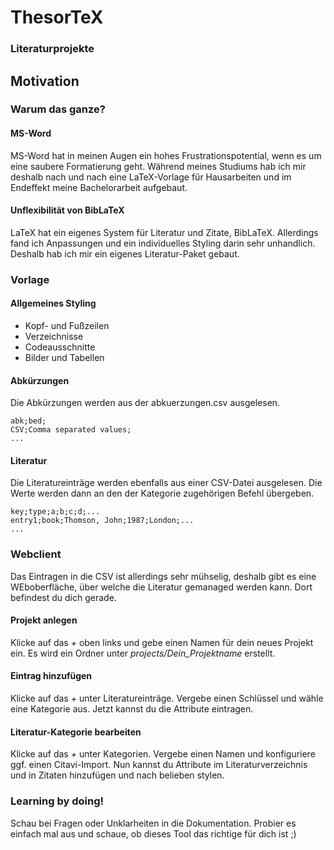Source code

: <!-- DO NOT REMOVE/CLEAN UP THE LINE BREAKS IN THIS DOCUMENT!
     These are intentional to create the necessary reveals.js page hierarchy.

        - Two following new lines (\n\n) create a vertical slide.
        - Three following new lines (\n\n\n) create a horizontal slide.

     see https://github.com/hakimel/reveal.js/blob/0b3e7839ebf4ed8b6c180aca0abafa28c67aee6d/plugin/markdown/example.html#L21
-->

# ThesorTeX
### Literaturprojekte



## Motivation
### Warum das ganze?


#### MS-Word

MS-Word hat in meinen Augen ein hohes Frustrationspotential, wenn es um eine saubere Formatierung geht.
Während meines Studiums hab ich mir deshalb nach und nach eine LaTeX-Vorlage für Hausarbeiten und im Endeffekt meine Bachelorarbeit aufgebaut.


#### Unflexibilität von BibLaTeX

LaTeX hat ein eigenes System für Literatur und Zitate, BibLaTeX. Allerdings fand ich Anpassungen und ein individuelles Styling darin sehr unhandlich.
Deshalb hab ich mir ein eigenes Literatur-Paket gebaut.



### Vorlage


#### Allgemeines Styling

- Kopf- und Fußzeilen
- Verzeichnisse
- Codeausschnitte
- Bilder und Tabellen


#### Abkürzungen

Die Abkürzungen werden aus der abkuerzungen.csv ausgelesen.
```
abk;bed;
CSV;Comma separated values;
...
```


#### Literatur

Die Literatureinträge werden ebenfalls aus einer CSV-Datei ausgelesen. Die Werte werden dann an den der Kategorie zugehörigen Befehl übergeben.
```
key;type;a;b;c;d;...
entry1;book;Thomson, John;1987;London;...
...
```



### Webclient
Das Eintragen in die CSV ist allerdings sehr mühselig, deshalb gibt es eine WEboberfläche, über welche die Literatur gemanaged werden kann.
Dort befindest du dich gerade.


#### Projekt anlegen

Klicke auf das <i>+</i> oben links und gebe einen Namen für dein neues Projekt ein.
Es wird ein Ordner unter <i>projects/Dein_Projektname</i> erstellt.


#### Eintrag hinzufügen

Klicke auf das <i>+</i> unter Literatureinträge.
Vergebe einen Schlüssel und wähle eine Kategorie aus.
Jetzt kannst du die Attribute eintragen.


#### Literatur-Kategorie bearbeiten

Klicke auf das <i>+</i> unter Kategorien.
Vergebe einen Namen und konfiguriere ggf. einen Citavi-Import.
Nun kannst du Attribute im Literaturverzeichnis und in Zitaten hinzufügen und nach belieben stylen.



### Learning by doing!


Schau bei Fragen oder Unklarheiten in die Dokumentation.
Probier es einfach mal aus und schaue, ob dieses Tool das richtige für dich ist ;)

--

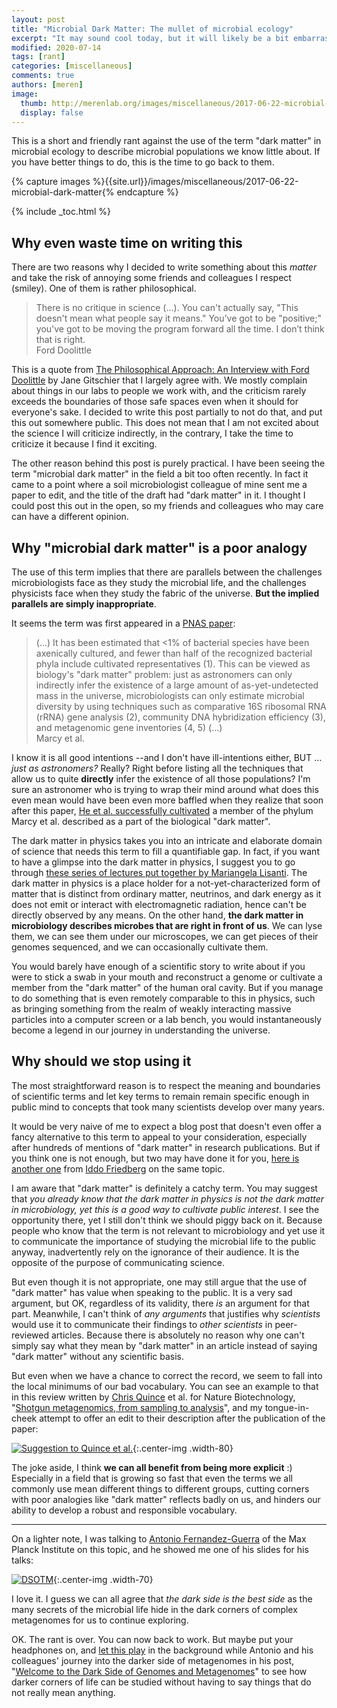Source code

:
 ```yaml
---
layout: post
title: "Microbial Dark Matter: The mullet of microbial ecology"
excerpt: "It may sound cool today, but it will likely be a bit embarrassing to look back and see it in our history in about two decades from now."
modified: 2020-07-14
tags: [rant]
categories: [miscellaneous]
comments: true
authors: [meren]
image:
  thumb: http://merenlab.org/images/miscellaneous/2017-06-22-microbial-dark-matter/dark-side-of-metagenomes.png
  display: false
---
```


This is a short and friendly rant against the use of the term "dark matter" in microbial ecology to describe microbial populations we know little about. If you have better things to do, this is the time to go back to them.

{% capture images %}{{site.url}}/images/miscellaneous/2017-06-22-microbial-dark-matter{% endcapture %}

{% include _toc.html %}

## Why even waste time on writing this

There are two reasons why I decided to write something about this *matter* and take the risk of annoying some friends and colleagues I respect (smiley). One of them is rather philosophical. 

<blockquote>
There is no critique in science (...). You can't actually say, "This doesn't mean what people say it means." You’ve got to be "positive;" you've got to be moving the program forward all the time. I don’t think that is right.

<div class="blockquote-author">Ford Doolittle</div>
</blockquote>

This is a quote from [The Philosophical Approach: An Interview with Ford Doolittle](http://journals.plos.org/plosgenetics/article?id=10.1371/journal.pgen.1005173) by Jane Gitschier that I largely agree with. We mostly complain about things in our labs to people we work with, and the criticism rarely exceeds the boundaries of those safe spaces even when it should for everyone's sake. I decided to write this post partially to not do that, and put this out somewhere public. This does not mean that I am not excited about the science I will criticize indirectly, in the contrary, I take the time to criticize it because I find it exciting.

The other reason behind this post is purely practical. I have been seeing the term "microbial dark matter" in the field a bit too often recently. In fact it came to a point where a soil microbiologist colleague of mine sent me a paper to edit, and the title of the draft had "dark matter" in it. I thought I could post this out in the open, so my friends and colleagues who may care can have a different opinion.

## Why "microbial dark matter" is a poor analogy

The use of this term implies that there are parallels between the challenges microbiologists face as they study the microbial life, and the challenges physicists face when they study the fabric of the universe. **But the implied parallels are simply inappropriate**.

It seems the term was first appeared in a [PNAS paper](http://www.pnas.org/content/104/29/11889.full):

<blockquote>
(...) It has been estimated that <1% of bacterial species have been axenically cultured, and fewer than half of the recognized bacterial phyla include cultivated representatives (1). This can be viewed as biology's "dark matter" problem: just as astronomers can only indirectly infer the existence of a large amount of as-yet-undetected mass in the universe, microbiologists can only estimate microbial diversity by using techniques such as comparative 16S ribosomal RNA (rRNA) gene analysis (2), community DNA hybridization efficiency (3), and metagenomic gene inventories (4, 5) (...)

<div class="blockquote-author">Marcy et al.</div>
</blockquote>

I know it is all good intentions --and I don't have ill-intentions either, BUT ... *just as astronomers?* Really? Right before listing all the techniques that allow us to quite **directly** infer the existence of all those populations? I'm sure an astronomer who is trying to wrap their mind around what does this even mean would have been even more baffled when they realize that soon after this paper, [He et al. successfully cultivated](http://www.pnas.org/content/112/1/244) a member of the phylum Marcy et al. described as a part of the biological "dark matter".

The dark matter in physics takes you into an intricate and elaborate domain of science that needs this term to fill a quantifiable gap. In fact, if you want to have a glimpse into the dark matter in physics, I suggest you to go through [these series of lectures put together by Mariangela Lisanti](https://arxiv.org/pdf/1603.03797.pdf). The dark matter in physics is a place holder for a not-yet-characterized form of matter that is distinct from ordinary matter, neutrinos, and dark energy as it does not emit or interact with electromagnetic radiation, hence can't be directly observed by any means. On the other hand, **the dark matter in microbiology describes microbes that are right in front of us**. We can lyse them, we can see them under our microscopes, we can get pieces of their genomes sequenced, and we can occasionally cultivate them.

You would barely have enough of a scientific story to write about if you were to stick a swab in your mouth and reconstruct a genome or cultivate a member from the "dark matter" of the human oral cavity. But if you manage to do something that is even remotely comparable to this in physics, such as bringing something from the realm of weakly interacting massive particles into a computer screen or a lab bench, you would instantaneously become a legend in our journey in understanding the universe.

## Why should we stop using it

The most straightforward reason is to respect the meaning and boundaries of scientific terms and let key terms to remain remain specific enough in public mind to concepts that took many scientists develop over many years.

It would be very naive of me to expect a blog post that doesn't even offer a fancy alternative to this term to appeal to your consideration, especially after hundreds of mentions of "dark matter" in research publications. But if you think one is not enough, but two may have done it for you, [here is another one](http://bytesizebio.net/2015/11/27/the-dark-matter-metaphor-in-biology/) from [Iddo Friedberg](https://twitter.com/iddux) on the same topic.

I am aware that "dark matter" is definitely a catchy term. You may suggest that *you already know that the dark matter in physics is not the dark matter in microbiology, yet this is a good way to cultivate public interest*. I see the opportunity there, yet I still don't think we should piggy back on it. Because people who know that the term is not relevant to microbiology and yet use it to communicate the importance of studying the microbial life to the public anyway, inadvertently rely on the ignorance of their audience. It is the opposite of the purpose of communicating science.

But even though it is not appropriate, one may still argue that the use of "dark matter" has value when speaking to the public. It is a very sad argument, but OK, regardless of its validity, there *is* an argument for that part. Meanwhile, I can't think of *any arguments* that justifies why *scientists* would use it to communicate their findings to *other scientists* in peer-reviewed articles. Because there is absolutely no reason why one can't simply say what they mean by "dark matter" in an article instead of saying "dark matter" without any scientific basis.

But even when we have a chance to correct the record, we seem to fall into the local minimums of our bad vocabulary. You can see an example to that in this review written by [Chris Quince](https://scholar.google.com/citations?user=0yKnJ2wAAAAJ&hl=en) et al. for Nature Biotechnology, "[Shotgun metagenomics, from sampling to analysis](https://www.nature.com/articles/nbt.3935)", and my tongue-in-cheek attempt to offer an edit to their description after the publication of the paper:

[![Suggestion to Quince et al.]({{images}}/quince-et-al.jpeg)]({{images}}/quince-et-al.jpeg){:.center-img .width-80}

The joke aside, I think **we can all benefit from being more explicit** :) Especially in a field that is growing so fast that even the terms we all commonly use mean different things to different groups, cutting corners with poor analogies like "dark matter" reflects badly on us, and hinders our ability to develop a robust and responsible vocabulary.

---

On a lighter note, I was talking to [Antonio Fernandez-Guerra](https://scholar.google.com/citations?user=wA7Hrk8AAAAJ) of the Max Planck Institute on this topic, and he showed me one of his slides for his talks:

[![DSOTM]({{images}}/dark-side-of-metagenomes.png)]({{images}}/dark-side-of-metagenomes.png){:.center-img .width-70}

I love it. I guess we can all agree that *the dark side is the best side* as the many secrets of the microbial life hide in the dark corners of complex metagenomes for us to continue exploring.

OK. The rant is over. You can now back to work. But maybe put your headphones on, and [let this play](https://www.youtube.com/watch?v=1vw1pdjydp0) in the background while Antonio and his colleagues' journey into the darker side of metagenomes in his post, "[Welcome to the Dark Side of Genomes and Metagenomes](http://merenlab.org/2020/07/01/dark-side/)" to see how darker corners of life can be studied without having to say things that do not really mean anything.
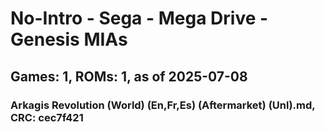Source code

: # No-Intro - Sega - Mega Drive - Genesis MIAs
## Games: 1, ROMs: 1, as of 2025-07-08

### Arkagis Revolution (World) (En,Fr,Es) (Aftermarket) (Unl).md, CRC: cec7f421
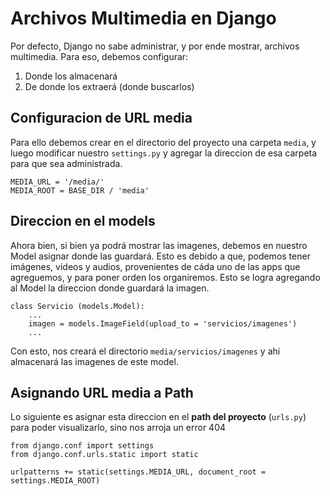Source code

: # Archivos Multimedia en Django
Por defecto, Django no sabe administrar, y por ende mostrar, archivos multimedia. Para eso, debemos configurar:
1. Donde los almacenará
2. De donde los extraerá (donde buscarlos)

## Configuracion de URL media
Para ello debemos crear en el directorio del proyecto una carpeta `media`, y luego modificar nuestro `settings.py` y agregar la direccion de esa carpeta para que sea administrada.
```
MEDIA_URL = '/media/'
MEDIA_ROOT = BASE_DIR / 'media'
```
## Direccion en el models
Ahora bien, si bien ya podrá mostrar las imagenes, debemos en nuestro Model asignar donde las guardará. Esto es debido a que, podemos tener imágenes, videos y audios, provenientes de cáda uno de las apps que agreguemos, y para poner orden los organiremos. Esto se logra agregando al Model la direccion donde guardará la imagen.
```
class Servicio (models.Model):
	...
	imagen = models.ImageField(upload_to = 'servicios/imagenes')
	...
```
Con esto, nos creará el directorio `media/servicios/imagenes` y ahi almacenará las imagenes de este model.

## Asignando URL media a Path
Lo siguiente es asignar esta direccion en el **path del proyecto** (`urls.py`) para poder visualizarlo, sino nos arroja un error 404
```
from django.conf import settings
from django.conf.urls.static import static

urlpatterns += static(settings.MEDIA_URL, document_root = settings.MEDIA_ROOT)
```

■ ASSIGNED TASK: Lines holding the string "kannst": find them in the listing above and copy each one.

■ SOLUTION TO THIS EXERCISE:
Jetzt kannst du die Attribute eintragen.
Nun kannst du Attribute im Literaturverzeichnis und in Zitaten hinzufügen und nach belieben stylen.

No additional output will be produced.